Start of Exercise passage

It’s a fairly well-known fact that women are the primary health care decision makers in most families. The National Partnership for Women and Families estimates that 80 percent of health care decisions are made by the woman in a family. It’s also no secret that men and women have different communication styles. As health communicators we study the obvious and subtle differences in communication techniques between the genders, and we’ve all seen them in practice in every day life. The question, then, is how do we target our messages to reach men so that they take ownership of their own health and well-being? The Department of Health and Human Services has taken note of the silence regarding health issues that impact men’s health, and has incorporated them into the goals for Healthy People 2020. For example, many of the goals center on increasing the proportion of men taking preventive action in their sexual health. Even in Healthy People 2010 it was apparent that there was a gap in health indicators between men and women. Some of these indicators focus on the quality and years of life as they differ between men and women. So how do we close this gap? How do we get men to be more proactive in health care decision making?
Helen Osborrne, M.Ed., OTR/L, and President of Health Literacy Consulting, provided some great ideas for making communication fit the needs of a gender-specific audience.
- Start by asking for your reader’s experience. Then shape the communication to what they need.
- Men tend to appreciate clear, straightforward explanations, so focus communication on the statistics of the event. For example, in the event of a miscarriage, the mother may want words of comfort, while the father may want to know the probability of miscarriage happening again.

End of Exercise passage
Start of Material provided

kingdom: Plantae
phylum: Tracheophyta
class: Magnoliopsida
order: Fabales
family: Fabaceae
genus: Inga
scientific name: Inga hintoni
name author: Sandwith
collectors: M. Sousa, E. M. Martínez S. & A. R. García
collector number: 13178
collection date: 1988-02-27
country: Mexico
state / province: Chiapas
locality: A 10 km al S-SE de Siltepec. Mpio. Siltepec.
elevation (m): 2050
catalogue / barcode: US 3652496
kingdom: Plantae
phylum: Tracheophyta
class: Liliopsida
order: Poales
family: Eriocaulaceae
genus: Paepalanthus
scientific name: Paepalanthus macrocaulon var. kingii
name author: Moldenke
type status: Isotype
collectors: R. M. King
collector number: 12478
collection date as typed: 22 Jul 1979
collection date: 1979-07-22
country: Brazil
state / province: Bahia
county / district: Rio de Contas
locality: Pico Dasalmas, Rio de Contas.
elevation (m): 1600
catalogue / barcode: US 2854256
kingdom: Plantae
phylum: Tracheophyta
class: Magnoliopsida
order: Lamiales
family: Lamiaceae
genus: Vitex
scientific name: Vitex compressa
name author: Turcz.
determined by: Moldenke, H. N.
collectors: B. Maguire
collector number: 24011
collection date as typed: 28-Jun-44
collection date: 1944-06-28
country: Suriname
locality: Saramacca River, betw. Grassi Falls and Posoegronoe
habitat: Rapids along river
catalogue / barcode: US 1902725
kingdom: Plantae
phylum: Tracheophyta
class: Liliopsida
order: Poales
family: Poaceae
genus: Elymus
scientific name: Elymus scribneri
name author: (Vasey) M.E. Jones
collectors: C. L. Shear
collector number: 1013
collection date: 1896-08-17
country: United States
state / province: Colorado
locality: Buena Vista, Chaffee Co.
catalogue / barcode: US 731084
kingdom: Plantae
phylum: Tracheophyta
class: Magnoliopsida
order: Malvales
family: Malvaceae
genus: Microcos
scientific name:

End of Material provided

## Activities
[1] Name every organization mentioned in the health communication passage.
[2] Proceed with the health communication passage, picking up after its final sentence.

## Written answers
[1] National Partnership for Women and Families, Department of Health and Human Services, Health Literacy Consulting

[2]
- Although communication is gendered, don’t get wrapped up in providing too many gender-biased descriptions or war metaphors. With that said, sometimes those analogies make sense to men, and cause them to think further about their actions. The following incident was reported in The Wall Street Journal, and retold in Harvard Men’s Health Watch, “In the 1960s, when Muhammad Ali was a brash and fearless boxing sensation still known as Cassius Clay, he boarded a plane to fly to a big fight. While preparing for takeoff, a flight attendant noticed that the boxer had not fastened his seat belt. She asked him to buckle up, but he ignored her. When she asked again, he replied, “Superman don’t need no seat belt.” Her retort: “Superman don’t need no airplane. Buckle up.” And he did.
The same article from Harvard also refers to this behavior as, the macho or ostrich mentality or John Wayne Syndrome. Regardless of the name you give it, men are putting themselves in danger when they decide to ignore signs or symptoms that their bodies are giving them.
It may be hard to get men to see the necessity of regular check-ups for themselves (something that may be more apparent with respect to their automotive care), but in creating communication that resonates with a man’s desire for straightforward, number-centric information, the health care gap between the genders could narrow.